Deep generative models of genetic variation capture mutation effects

- Title: [[Source Notes/Deep generative models of genetic variation capture mutation effects]] - Type: #source/paper - Author: - Reference: [[1712.06527] Deep generative models of genetic variation capture mutation effects (arxiv.org)](https://arxiv.org/abs/1712.06527) - Published at: - Reviewed at: [[2023-08-17]] - Links: [[Probabilistic Model]] [[Generative Models]] [[Generative Protein Model]] [[Source Notes/Auto-Encoding Variational Bayes|Auto-Encoding Variational Bayes]] --- # Questions - How does sequence weighting work? - How can I parameterize the model with an initial protein / protein family? - How does Probabilistic PCA work (44, 88)? # Rough Notes There's a need to assess if a given mutation with disrupt to a protein or RNA will disrupt its function.

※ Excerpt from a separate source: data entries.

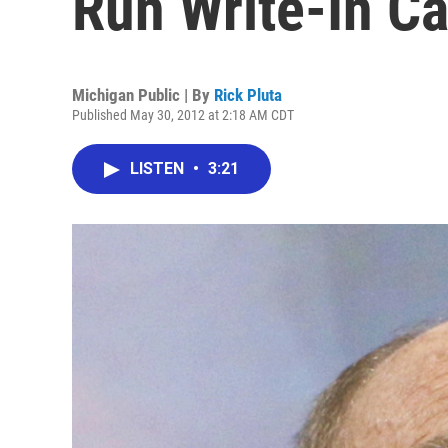
Run Write-In C
Michigan Public | By
Rick Pluta
Published May 30, 2012 at 2:18 AM CDT
LISTEN
•
3:21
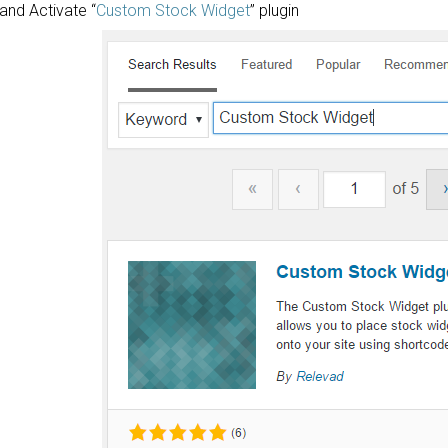
l and Activate “
Custom Stock Widget
” plugin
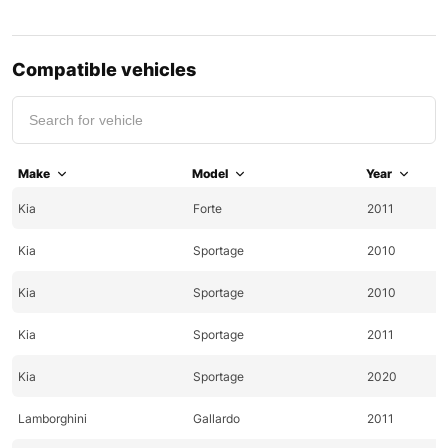
Compatible vehicles
Make
Model
Year
Kia
Forte
2011
Kia
Sportage
2010
Kia
Sportage
2010
Kia
Sportage
2011
Kia
Sportage
2020
Lamborghini
Gallardo
2011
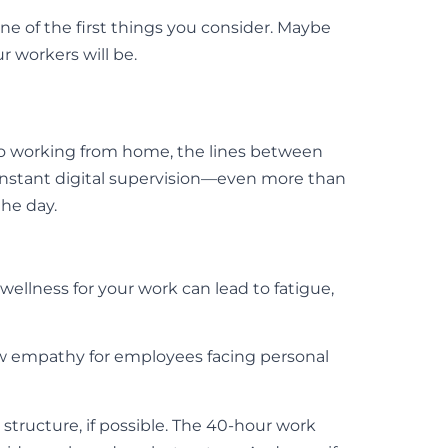
one of the first things you consider. Maybe
r workers will be.
 to working from home, the lines between
onstant digital supervision—even more than
the day.
wellness for your work can lead to fatigue,
w empathy for employees facing personal
 structure, if possible. The 40-hour work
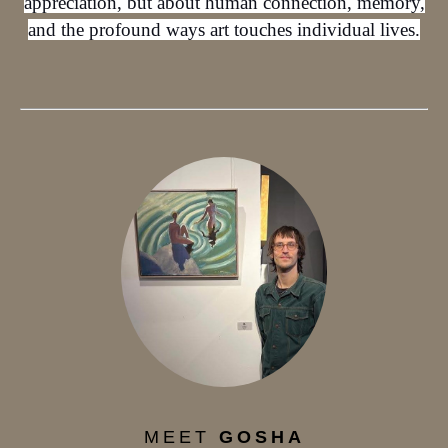
appreciation, but about human connection, memory,
and the profound ways art touches individual lives.
MEET
GOSHA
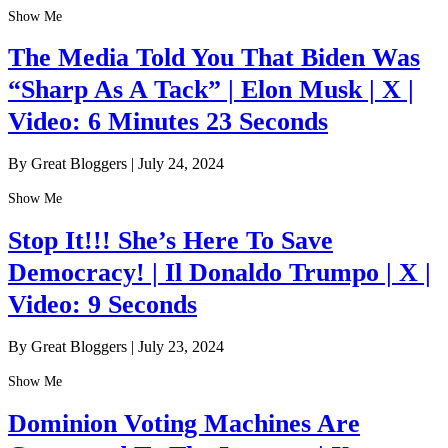
Show Me
The Media Told You That Biden Was
“Sharp As A Tack” | Elon Musk | X |
Video: 6 Minutes 23 Seconds
By Great Bloggers
|
July 24, 2024
Show Me
Stop It!!! She’s Here To Save
Democracy! | Il Donaldo Trumpo | X |
Video: 9 Seconds
By Great Bloggers
|
July 23, 2024
Show Me
Dominion Voting Machines Are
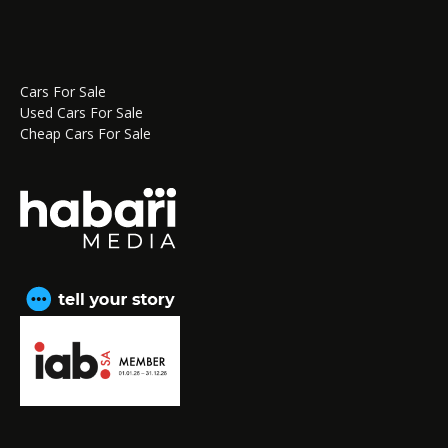
Cars For Sale
Used Cars For Sale
Cheap Cars For Sale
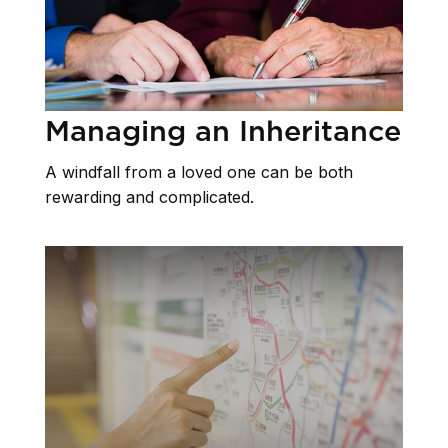
Managing an Inheritance
A windfall from a loved one can be both
rewarding and complicated.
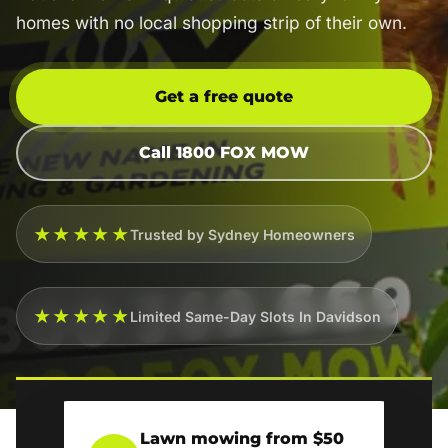
homes with no local shopping strip of their own.
Get a free quote
Call 1800 FOX MOW
★★★★★
Trusted by Sydney Homeowners
★★★★★
Limited Same-Day Slots In Davidson
Lawn mowing from $50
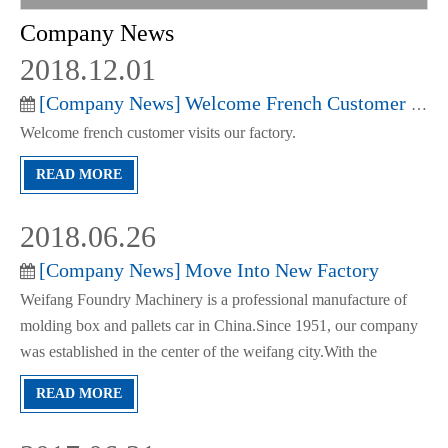
Company News
2018.12.01
[
Company News
]
Welcome French Customer Visits Our Factory
Welcome french customer visits our factory.
READ MORE
2018.06.26
[
Company News
]
Move Into New Factory
Weifang Foundry Machinery is a professional manufacture of
molding box and pallets car in China.Since 1951, our company
was established in the center of the weifang city.With the
development of our factory, we enlarge and move in to new
READ MORE
facotory.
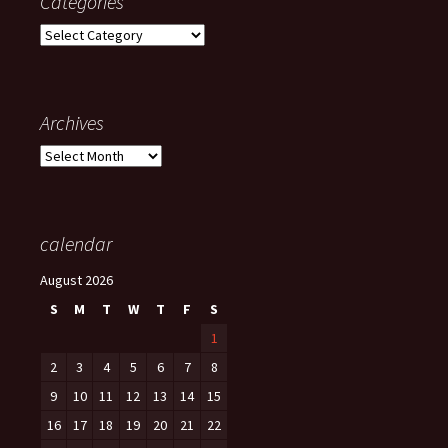
Categories
Categories
Archives
Archives
calendar
August 2026
S
M
T
W
T
F
S
1
2
3
4
5
6
7
8
9
10
11
12
13
14
15
16
17
18
19
20
21
22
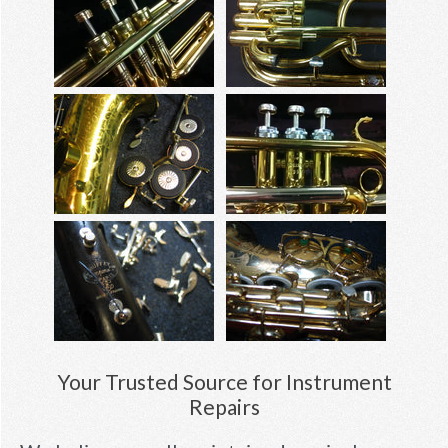
Your Trusted Source for Instrument
Repairs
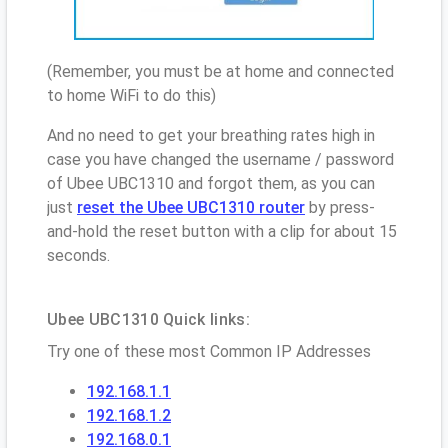
(Remember, you must be at home and connected
to home WiFi to do this)
And no need to get your breathing rates high in
case you have changed the username / password
of Ubee UBC1310 and forgot them, as you can
just
reset the Ubee UBC1310 router
by press-
and-hold the reset button with a clip for about 15
seconds.
Ubee UBC1310 Quick links:
Try one of these most Common IP Addresses
192.168.1.1
192.168.1.2
192.168.0.1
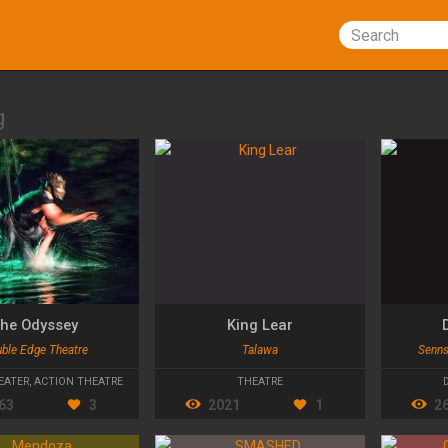
Search
g
he Odyssey
King Lear
ble Edge Theatre
Talawa
Senns
EATER
,
ACTION THEATRE
THEATRE
63
3
2021
1
2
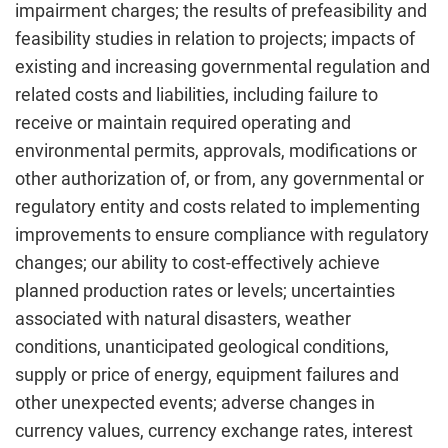
impairment charges; the results of prefeasibility and
feasibility studies in relation to projects; impacts of
existing and increasing governmental regulation and
related costs and liabilities, including failure to
receive or maintain required operating and
environmental permits, approvals, modifications or
other authorization of, or from, any governmental or
regulatory entity and costs related to implementing
improvements to ensure compliance with regulatory
changes; our ability to cost-effectively achieve
planned production rates or levels; uncertainties
associated with natural disasters, weather
conditions, unanticipated geological conditions,
supply or price of energy, equipment failures and
other unexpected events; adverse changes in
currency values, currency exchange rates, interest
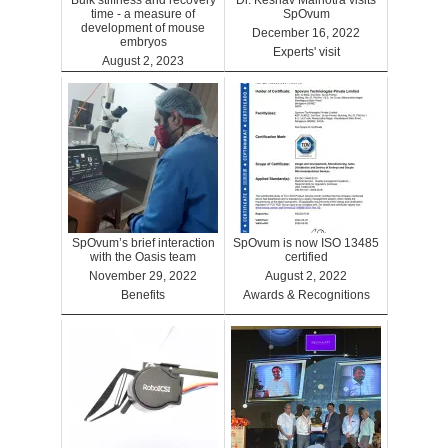
Bulk stiffness and recovery
Dr. Keshav Malhotra visits
time - a measure of
SpOvum
development of mouse
December 16, 2022
embryos
Experts' visit
August 2, 2023
Benefits
SpOvum’s brief interaction
SpOvum is now ISO 13485
with the Oasis team
certified
November 29, 2022
August 2, 2022
Benefits
Awards & Recognitions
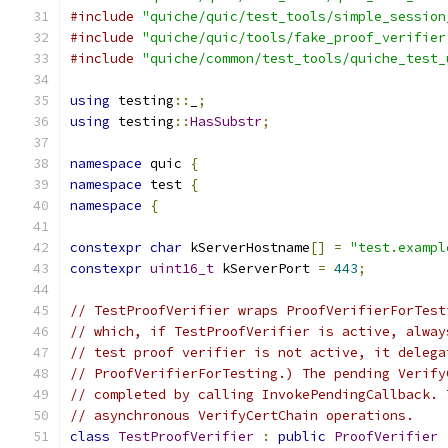
#include
"quiche/quic/test_tools/simple_session
#include
"quiche/quic/tools/fake_proof_verifier
#include
"quiche/common/test_tools/quiche_test_
using
 testing
::
_
;
using
 testing
::
HasSubstr
;
namespace
 quic 
{
namespace
 test 
{
namespace
{
constexpr
char
 kServerHostname
[]
=
"test.exampl
constexpr
uint16_t
 kServerPort 
=
443
;
// TestProofVerifier wraps ProofVerifierForTest
// which, if TestProofVerifier is active, alway
// test proof verifier is not active, it delega
// ProofVerifierForTesting.) The pending Verify
// completed by calling InvokePendingCallback. 
// asynchronous VerifyCertChain operations.
class
TestProofVerifier
:
public
ProofVerifier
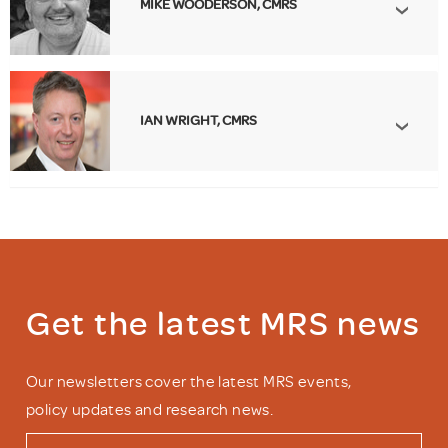
MIKE WOODERSON, CMRS
IAN WRIGHT, CMRS
Get the latest MRS news
Our newsletters cover the latest MRS events,
policy updates and research news.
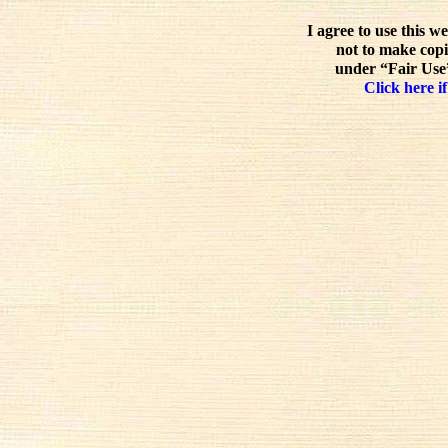
I agree to use this w
not to make copi
under “Fair Use”
Click here if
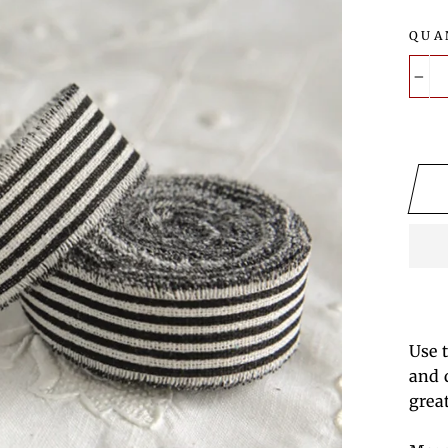
QUA
−
Use 
and 
grea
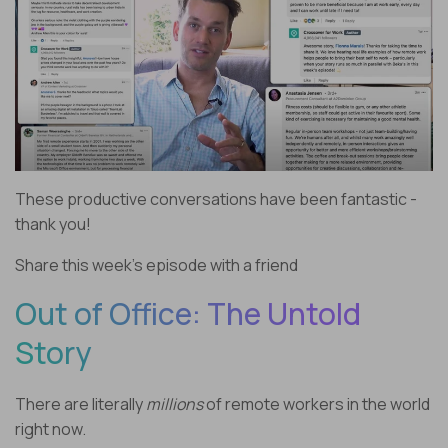
These productive conversations have been fantastic -
thank you!
Share this week’s episode with a friend
Out of Office: The Untold
Story
There are literally
millions
of remote workers in the world
right now.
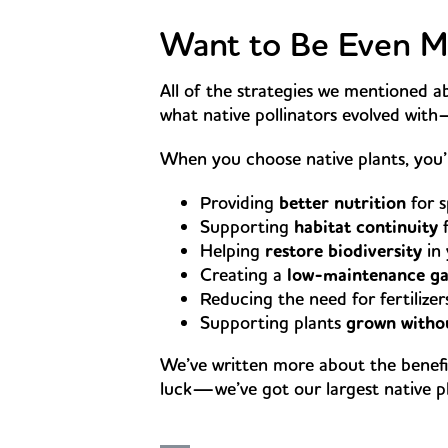
Want to Be Even Mo
All of the strategies we mentioned
what native pollinators evolved wit
When you choose native plants, you’
Providing
better nutrition
for s
Supporting
habitat continuity
f
Helping
restore biodiversity
in
Creating a
low-maintenance g
Reducing the need for fertilize
Supporting plants
grown withou
We’ve written more about the benefi
luck—we’ve got our largest native pla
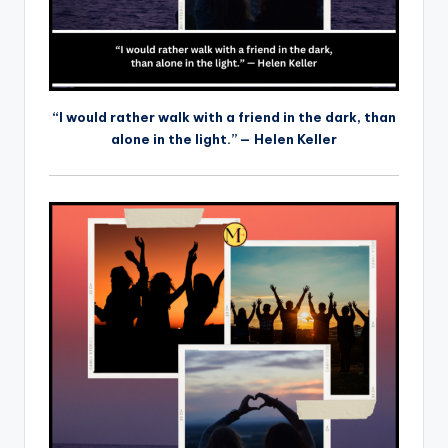
“I would rather walk with a friend in the dark, than
alone in the light.” — Helen Keller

Assays can measure lots of attributes - ligand binding, splicing, catalysis (4, 8, 11, 13, 21, 23, 29) - cellular / organism fitness under some selection pressure (5-7, 9, 12, 14, 17, 19, 20) Pairwise interactions has yielded good results. 2nd and 3rd degree interactions is at the limits of being computationally tractable for aminos of length 200. Still not a generalizable path to 4th order interactions or higher because each higher order interaction requires incorporating a unique free parameter to be estimated. Instead look towards latent variable models. - PCA and admixture analysis (44-46) can be thought of as latent variable models with linear dependencies with limitations on the types of correlations that can be captured. [[Variational Inference]] let's us model nonlinear latent variables for lots of problem domains including chemical structures (49. Gómez-Bombarelli, R., et al., Automatic chemical design using a data-driven continuous representation of molecules. arXiv preprint arXiv:1610.02415, 2016.) > We found that the combination of using biologically motivated priors and Bayesian approaches for inference on the weights was important to learning models that generalize. > ... > we found that our variational Bayesian approach performed better, (Table 1).Most importantly, only the Bayesian approaches for inference of the global parameters that estimate approximate posteriors were able to consistently outperform the previous pairwise-interaction models. Latent and global variables capture biological structure. **Claim** The formulation of their VAE / latent variable model over sequence space can be thought of as discrete, non-linear analog of PCA.